Job
Filter the lines below and copy out each one that contains the string "github".

Extracted information
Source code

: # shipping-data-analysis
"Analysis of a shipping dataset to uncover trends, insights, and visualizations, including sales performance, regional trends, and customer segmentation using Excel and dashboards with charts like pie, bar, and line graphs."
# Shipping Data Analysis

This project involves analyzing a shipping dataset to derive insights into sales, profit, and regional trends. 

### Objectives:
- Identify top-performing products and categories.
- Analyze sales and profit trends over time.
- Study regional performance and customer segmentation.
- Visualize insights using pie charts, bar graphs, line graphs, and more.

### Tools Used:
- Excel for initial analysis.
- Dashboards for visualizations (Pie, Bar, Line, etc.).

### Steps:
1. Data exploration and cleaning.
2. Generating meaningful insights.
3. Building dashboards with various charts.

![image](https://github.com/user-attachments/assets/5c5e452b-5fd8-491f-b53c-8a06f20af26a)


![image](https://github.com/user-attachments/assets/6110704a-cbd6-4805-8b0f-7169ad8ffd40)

* * *

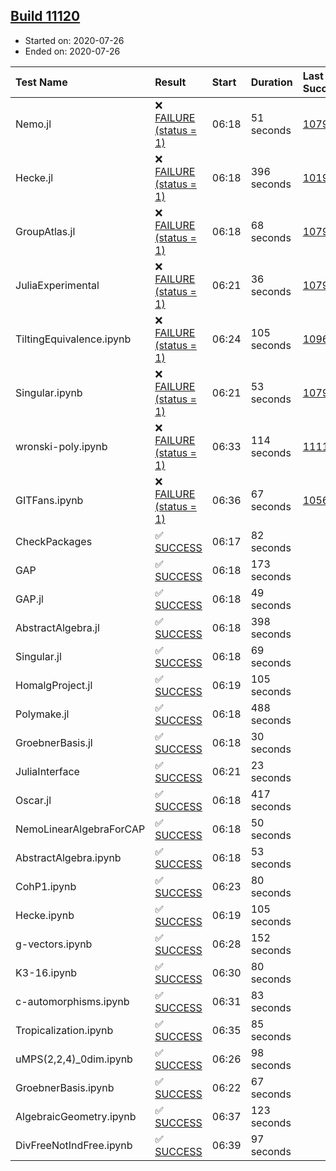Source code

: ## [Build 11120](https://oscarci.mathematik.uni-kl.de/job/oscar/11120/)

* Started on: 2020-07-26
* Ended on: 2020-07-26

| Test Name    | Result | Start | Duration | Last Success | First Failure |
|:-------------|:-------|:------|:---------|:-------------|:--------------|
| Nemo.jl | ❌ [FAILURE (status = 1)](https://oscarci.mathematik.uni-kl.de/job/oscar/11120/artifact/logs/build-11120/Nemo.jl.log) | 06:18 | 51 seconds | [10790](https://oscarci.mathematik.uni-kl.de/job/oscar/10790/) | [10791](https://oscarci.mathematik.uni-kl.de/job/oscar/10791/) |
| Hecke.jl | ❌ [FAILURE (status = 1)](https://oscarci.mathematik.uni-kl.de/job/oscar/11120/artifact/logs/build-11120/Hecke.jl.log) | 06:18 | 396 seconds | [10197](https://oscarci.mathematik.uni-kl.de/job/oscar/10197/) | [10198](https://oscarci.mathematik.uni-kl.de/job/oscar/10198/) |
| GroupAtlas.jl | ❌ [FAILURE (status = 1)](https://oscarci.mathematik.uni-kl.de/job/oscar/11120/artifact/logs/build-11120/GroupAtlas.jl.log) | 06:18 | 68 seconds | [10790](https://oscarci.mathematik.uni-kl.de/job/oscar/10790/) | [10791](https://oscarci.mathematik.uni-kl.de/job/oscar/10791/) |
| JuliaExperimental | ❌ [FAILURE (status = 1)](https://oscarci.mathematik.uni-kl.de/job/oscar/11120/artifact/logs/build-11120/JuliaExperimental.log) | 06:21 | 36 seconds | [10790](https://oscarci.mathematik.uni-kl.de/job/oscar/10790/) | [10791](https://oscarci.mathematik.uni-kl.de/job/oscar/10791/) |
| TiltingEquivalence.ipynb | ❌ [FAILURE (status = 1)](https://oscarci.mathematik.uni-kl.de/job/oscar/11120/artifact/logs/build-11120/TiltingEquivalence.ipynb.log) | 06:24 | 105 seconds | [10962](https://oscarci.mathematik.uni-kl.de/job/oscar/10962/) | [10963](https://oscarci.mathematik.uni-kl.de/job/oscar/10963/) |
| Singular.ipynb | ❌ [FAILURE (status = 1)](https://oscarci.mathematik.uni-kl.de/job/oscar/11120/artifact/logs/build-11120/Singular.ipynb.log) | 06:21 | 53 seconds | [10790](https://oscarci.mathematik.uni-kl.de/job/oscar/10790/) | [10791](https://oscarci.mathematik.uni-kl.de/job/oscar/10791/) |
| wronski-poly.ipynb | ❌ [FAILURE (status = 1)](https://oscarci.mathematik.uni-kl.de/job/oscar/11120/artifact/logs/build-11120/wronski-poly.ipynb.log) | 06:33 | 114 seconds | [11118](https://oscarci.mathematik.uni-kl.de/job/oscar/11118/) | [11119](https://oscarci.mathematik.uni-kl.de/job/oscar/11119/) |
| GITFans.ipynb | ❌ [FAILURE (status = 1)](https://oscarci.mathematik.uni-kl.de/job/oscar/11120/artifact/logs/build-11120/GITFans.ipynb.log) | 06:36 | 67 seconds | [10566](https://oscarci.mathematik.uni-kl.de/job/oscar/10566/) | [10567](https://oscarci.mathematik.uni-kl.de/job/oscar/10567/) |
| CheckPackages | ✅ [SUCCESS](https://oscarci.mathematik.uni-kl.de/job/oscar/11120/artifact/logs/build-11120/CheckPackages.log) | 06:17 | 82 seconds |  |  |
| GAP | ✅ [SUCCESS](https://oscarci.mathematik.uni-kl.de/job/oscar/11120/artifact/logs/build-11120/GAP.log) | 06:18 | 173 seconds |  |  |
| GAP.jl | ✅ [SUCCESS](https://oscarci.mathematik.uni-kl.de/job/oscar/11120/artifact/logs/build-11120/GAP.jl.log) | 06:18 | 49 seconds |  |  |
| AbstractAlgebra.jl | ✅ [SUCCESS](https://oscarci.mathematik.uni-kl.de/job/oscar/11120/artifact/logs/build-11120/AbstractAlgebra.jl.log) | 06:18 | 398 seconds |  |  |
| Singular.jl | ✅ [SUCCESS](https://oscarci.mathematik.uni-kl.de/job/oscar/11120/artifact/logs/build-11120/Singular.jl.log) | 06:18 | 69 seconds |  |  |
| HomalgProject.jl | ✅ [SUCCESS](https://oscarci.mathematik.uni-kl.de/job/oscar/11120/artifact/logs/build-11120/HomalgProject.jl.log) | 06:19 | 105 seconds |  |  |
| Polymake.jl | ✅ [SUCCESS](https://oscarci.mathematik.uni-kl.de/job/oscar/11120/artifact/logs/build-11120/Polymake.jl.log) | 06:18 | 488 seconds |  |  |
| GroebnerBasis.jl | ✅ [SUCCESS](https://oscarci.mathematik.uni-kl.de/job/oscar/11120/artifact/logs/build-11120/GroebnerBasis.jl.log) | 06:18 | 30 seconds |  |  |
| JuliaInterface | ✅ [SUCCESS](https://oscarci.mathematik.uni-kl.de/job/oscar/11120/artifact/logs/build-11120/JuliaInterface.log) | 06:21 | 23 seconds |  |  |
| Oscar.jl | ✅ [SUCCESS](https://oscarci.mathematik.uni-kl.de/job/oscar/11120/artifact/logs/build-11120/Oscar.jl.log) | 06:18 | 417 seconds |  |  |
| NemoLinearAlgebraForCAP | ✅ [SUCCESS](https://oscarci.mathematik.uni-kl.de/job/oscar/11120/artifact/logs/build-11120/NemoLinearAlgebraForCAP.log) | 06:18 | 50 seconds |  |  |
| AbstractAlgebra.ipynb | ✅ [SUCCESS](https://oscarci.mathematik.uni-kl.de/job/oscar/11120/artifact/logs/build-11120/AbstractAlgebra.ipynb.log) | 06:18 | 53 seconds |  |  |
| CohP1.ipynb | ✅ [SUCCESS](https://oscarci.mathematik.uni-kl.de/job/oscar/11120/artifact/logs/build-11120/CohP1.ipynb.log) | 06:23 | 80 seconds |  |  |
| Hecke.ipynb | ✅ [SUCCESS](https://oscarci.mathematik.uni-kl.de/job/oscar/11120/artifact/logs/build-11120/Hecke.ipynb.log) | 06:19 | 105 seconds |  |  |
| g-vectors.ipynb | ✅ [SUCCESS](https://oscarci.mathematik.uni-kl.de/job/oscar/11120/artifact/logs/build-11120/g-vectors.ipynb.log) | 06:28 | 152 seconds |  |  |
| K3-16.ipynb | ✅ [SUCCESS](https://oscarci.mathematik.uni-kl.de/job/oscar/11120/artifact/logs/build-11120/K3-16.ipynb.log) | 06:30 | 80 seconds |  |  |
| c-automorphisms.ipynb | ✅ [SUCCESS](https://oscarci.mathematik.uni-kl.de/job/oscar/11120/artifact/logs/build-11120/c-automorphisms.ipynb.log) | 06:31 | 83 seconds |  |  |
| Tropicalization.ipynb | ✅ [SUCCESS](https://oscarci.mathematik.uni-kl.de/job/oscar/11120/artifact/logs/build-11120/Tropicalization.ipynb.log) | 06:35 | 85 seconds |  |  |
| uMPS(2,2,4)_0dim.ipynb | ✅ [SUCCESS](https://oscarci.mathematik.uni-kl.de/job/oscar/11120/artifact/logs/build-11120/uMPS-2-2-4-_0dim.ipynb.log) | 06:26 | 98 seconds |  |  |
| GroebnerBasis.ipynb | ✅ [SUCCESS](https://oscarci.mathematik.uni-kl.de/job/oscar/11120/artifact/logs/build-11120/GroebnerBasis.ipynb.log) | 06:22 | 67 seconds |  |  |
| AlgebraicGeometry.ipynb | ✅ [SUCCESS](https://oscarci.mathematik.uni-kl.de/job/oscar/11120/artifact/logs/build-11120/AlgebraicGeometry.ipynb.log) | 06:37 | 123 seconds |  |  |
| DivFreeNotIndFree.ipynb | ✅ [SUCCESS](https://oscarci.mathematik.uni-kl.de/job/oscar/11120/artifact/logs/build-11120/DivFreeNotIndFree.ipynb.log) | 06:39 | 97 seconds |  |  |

Exercise output
![image](https://github.com/user-attachments/assets/5c5e452b-5fd8-491f-b53c-8a06f20af26a)
![image](https://github.com/user-attachments/assets/6110704a-cbd6-4805-8b0f-7169ad8ffd40)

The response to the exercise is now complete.